Australian Prime Minister Tony Abbott announced on Monday that the US Bluefin 21 underwater drone will continue scanning the seabed in areas adjacent to the 10 square km stretch examined in the past weeks where authorities had believed the plane was located.
The failure of the Bluefin 21 to detect any signs of the lost plane was a major blow to the rescue teams who had been optimistic they had been looking in the right area after several signals consistent with those of the aircraft’s black boxes had been detected in early April.
"We are still baffled and disappointed that we haven't been able to find undersea wreckage based on those detections," Abbott told reporters.
Abbott said that the new search area, which spans 700 km by 80 km (435 miles by 40 miles), could take between six and eight months to completely examine, at a cost to Australia of as much as A$60 million (£33m).
The search operations have up until now been handled primarily as a military operation by the countries involved, but Abbott said that one or more commercial companies would be hired by Australia and Malaysia to handle the next phase.
Angus Houston, head of the Australian agency coordinating the search effort, offered a sobering assessment of the operation.
"We haven't found anything anywhere that has any connection to MH370," Houston said during the Abbott news conference.
The officials admitted it was possible that no evidence of the fate of the Malaysian plane that disappeared on 8 March 2014 with 239 people aboard would ever be found.
Teams searching for debris floating on the ocean surface failed to locate a single object related to the aircraft’s disappearance.
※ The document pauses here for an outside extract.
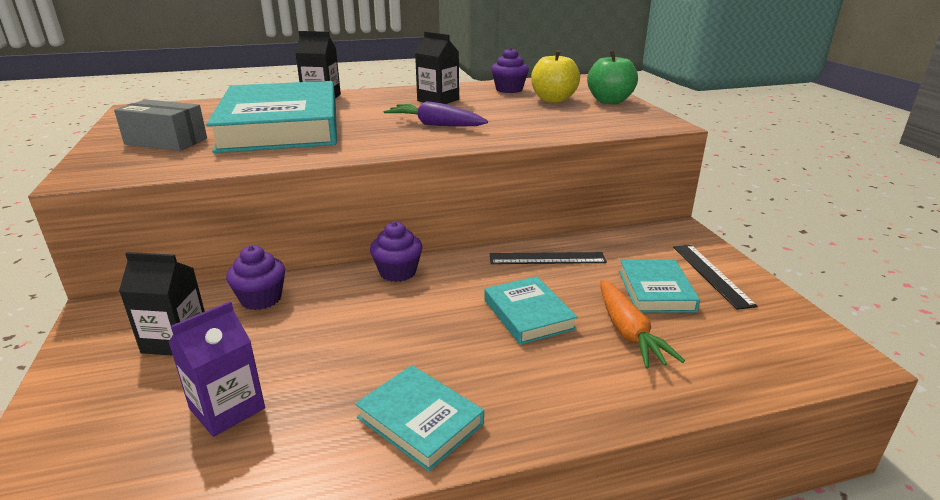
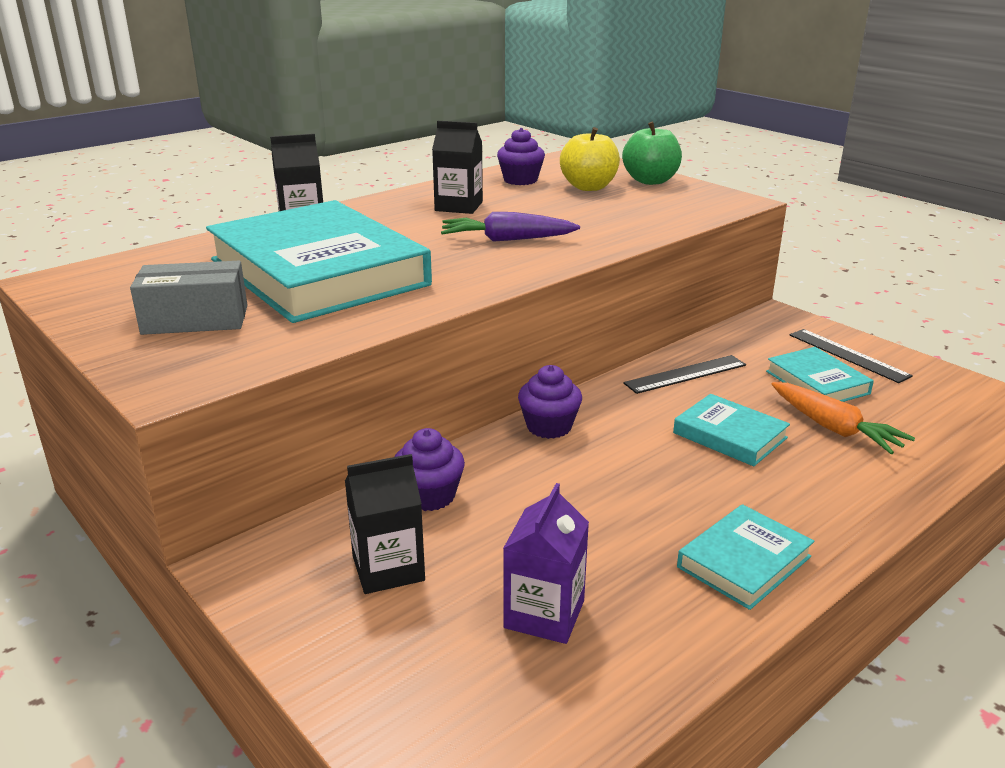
camera: 25 degrees left, 0 degrees up
(420, 421) = (744, 562): turquoise book -> turquoise book turned 60 degrees counterclockwise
Further surface search operations will be scaled down.
"We will do everything we humanly can, everything we reasonably can, to solve this mystery," Abbott said.
Malaysia, China, Japan, New Zealand, South Korea, Britain and the United States are assisting Australia in conducting the most expensive search in aviation history.
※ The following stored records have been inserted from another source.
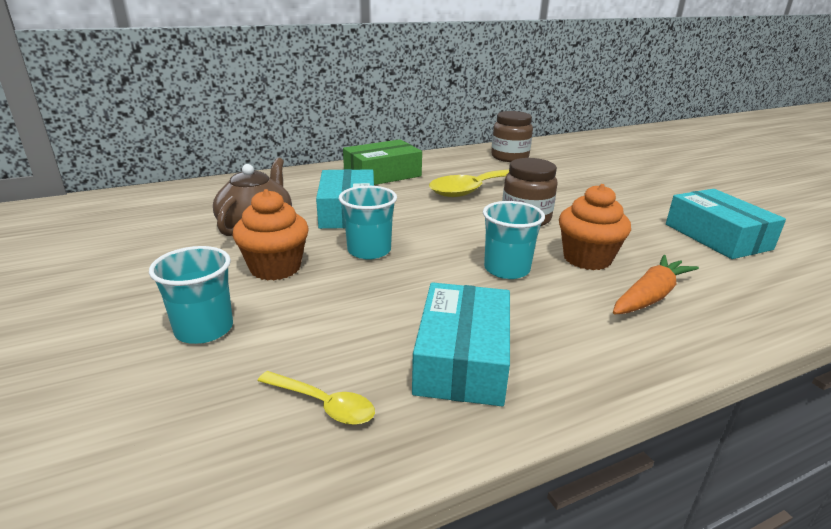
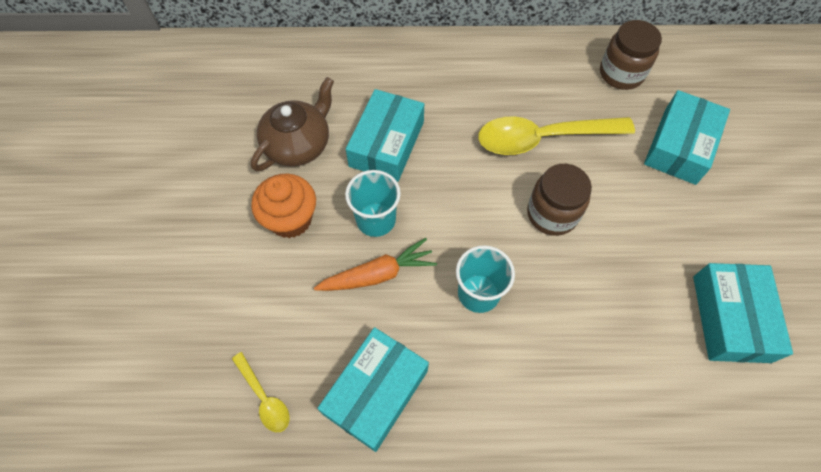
camera: 25 degrees right, 35 degrees up
(204, 329) = (216, 284): turquoise cup -> none
(382, 174) = (455, 75): green box -> none
(583, 176) = (680, 146): none -> turquoise box
(587, 258) = (563, 305): orange cupcake -> none
(650, 296) = (578, 381): orange carrot -> orange carrot (377, 274)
It remains unclear what caused the Boeing 777 to veer sharply off its course and disappear from radar as it prepared to cross into Vietnamese airspace.
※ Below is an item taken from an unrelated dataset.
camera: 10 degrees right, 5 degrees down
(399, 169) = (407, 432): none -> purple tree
Malaysian authorities have still not ruled out mechanical problems, but say evidence suggests it was deliberately diverted from its scheduled route.
Malaysia is under pressure to bring closure to the grieving families by finding wreckage to determine definitively what happened to the aircraft. To this end, investigators are currently working to assess the credibility of a survey company's claim to have found possible plane wreckage in the Bay of Bengal, Malaysia's defence minister said today.
Hishammuddin Hussein said China and Australia are aware of the announcement by GeoResonance. The company stressed in a statement that a link to Malaysia Airlines Flight 370 is not certain, but it called for its findings to be investigated. GeoResonance typically uses remote sensing technology to look for undersea oil, gas and mineral deposits. It used the same technology to look for chemical elements present in aircraft, such as aluminium, titanium and jet fuel residue.
The location it identified is 118 miles south of Bangladesh, some distance from where the search has focused thus far.